The conservative think tank Heritage Foundation blasted the Food and Drug Administration Monday for overreaching on issues that range from e-cigarettes to almond milk.

The think tank released a report that represents the latest gripe anti-regulatory conservatives have with the agency.

Commissioner Scott Gottlieb generally has earned plaudits from President Trump and conservatives, most notably for record-level approvals of generic drugs. But several of his moves have drawn the ire of conservatives and are detailed in the report.

Chief among Gottlieb's infractions is the FDA’s decision in July to consider strengthening enforcement of the definition of milk to restrict its use for plant-based products like almond, coconut, or soy milk. Gottlieb said the goal was to ease confusion for consumers.

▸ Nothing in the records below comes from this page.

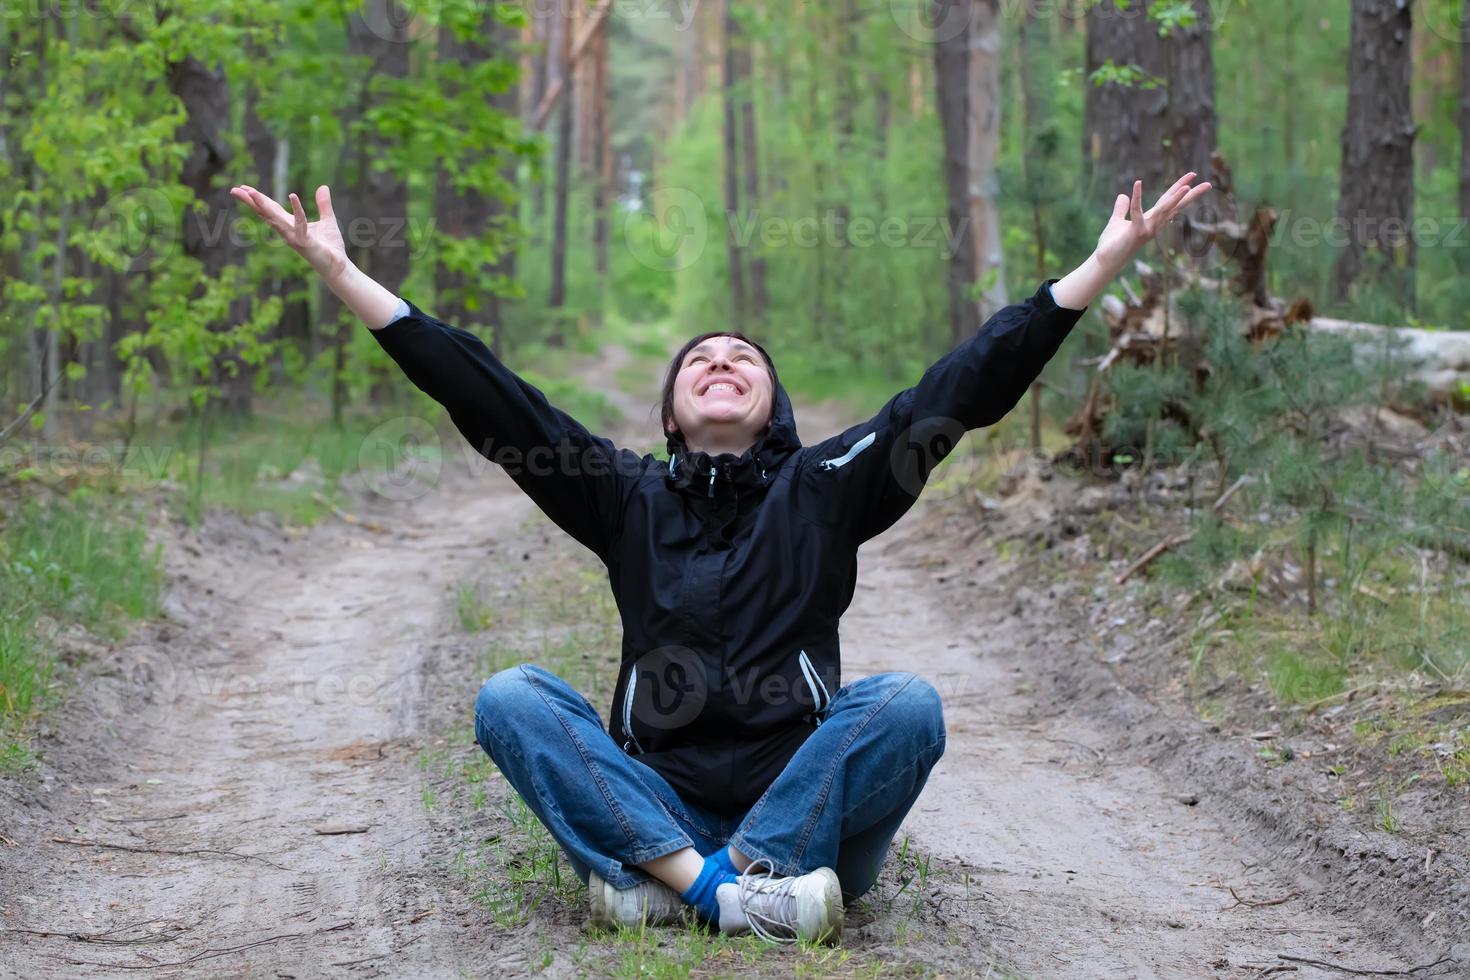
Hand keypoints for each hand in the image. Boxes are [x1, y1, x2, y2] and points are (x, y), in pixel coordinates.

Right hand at [230, 183, 349, 281]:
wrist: (338, 266)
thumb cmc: (330, 246)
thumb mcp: (328, 220)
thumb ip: (324, 204)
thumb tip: (323, 186)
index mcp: (290, 224)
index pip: (270, 209)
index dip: (257, 198)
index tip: (243, 188)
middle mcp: (288, 230)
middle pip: (266, 213)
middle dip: (250, 201)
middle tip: (234, 189)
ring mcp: (294, 237)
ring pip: (276, 219)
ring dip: (264, 205)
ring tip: (252, 193)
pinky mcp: (305, 242)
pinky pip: (300, 224)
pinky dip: (297, 211)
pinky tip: (293, 196)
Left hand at [1092, 173, 1211, 276]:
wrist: (1105, 261)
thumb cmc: (1112, 244)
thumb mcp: (1117, 221)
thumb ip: (1121, 209)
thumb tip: (1123, 195)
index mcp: (1150, 220)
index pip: (1168, 201)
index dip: (1179, 188)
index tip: (1193, 177)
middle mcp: (1153, 225)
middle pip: (1174, 206)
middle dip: (1190, 195)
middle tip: (1208, 184)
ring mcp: (1146, 229)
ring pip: (1163, 210)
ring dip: (1174, 199)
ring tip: (1186, 187)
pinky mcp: (1135, 232)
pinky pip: (1136, 212)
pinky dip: (1136, 198)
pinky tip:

“An almond doesn’t lactate,” Gottlieb said at a Politico event in July.

But Heritage blasted the decision.

“Consumers know that almond milk doesn’t come from cows,” the report said. "They are not confused and unable to distinguish between dairy products and plant-based products.”

Heritage also chided the FDA for continuing to implement regulations approved by the Obama administration. Chief among those regulations is a rule under Obamacare that required large restaurant chains to put calorie information on menus.

FDA is required under Obamacare to issue a rule on the menu labeling, but Heritage wanted the agency to pull the rule the Obama administration released and replace it with a version that would properly “interpret the law.”

Several conservative and e-cigarette advocacy groups have lashed out at the FDA for its crackdown on e-cigarettes. Gottlieb has said he is considering banning sales of e-cigarettes in convenience stores, and the agency has warned more than 1,000 retailers for sales to minors in an attempt to curb skyrocketing use of e-cigarettes.

Heritage also targeted the crackdown in the report, as well as an FDA effort to explore reducing nicotine levels in traditional cigarettes.

“Such a move would be, for all practical purposes, a ban on cigarettes,” the report said. “The government would be trying to force smokers to stop smoking cigarettes, even if they do not want to.”

The report concludes by calling for the agency to join the rest of the Trump administration in reducing “federal overreach and respect the rule of law.”

Heritage also wants Congress to pass legislation to ensure FDA interprets the law as intended.

The FDA did not immediately return a request for comment.